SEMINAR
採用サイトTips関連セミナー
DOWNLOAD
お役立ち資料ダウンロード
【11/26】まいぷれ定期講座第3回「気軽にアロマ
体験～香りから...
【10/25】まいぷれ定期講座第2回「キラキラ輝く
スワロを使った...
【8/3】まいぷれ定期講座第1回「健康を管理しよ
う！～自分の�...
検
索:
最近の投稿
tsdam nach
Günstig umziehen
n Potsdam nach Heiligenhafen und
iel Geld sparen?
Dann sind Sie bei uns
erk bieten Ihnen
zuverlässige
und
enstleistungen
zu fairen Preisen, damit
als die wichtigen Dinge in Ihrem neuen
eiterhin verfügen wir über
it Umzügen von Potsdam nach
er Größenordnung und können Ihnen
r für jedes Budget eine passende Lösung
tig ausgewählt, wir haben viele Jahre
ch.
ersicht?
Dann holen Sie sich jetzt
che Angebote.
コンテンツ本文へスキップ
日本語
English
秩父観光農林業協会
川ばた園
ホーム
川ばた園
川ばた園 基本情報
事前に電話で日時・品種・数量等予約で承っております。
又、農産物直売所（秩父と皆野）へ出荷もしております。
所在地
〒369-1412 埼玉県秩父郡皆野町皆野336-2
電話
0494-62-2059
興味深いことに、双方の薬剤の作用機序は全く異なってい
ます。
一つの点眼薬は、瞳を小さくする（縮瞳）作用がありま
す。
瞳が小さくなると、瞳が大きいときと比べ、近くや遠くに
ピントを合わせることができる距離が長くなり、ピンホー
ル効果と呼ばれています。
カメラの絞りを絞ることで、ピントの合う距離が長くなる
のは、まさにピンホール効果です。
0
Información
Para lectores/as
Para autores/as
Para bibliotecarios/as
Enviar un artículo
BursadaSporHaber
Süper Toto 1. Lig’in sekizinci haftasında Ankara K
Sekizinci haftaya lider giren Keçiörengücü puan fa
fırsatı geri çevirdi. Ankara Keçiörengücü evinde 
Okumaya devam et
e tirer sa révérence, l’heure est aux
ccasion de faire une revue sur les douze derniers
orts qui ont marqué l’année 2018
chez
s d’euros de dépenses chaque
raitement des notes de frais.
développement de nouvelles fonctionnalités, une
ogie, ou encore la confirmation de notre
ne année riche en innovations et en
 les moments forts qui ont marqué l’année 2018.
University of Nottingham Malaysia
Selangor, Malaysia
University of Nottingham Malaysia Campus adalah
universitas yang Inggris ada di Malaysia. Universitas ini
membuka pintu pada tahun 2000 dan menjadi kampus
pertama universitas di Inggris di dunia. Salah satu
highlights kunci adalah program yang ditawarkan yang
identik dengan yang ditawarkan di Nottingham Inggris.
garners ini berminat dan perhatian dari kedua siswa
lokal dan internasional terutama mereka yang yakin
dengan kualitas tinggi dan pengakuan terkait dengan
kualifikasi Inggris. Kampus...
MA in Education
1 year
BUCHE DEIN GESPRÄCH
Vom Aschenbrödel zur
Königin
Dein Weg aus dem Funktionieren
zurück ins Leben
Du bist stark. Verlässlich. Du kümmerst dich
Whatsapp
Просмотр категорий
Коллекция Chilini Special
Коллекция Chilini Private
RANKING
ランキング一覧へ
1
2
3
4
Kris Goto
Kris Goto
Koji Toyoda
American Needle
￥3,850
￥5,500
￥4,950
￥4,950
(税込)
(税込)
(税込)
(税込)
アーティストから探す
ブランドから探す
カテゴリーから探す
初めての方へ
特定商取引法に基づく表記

=====

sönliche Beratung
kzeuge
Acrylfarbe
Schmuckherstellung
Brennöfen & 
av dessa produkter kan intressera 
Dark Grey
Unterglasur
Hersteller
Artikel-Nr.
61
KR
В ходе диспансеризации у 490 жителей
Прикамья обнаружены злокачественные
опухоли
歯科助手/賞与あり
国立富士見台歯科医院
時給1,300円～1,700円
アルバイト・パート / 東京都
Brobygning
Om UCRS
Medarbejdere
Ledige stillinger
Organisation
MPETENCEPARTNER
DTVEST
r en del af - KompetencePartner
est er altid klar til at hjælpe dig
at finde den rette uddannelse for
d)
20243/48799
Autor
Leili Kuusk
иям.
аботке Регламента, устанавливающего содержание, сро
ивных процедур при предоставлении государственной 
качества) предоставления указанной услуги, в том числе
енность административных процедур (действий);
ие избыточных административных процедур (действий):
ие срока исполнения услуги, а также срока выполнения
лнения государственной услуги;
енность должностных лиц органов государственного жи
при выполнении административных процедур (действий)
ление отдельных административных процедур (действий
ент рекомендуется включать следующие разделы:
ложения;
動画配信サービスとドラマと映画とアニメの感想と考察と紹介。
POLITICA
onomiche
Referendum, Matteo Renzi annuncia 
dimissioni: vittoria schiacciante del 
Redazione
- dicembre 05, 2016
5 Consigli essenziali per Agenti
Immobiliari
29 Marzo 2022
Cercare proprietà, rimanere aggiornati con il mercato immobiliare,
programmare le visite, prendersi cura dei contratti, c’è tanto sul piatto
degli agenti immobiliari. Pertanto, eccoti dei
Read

=====

Copy the lines from the one containing "sönliche Beratung" through the one containing "при выполнении административных", with no changes.

» **Exercise output**:
sönliche Beratung
kzeuge
Acrylfarbe
Schmuckherstellung
Brennöfen & 
av dessa produkter kan intressera 
Dark Grey
Unterglasur
Hersteller
Artikel-Nr.
61
KR
В ходе диспансеризации у 490 жителей
Прикамья обнаружены злокачественные
опухоли
歯科助手/賞与あり
国立富士見台歯科医院
時給1,300円～1,700円
アルバイト・パート / 東京都
Brobygning
Om UCRS
Medarbejdere
Ledige stillinger
Organisation
MPETENCEPARTNER
DTVEST
r en del af - KompetencePartner
est er altid klar til at hjælpe dig
at finde den rette uddannelse for
d)
20243/48799
Autor
Leili Kuusk
иям.
аботке Регламента, устанавливающего содержание, сро
ивных процедур при предоставлении государственной 
качества) предоставления указанной услуги, в том числе
енность административных процедур (действий);
ие избыточных административных процедур (действий):
ие срока исполнения услуги, а также срока выполнения
лнения государственной услуги;
енность должностных лиц органов государственного жи
при выполнении административных процедур (действий)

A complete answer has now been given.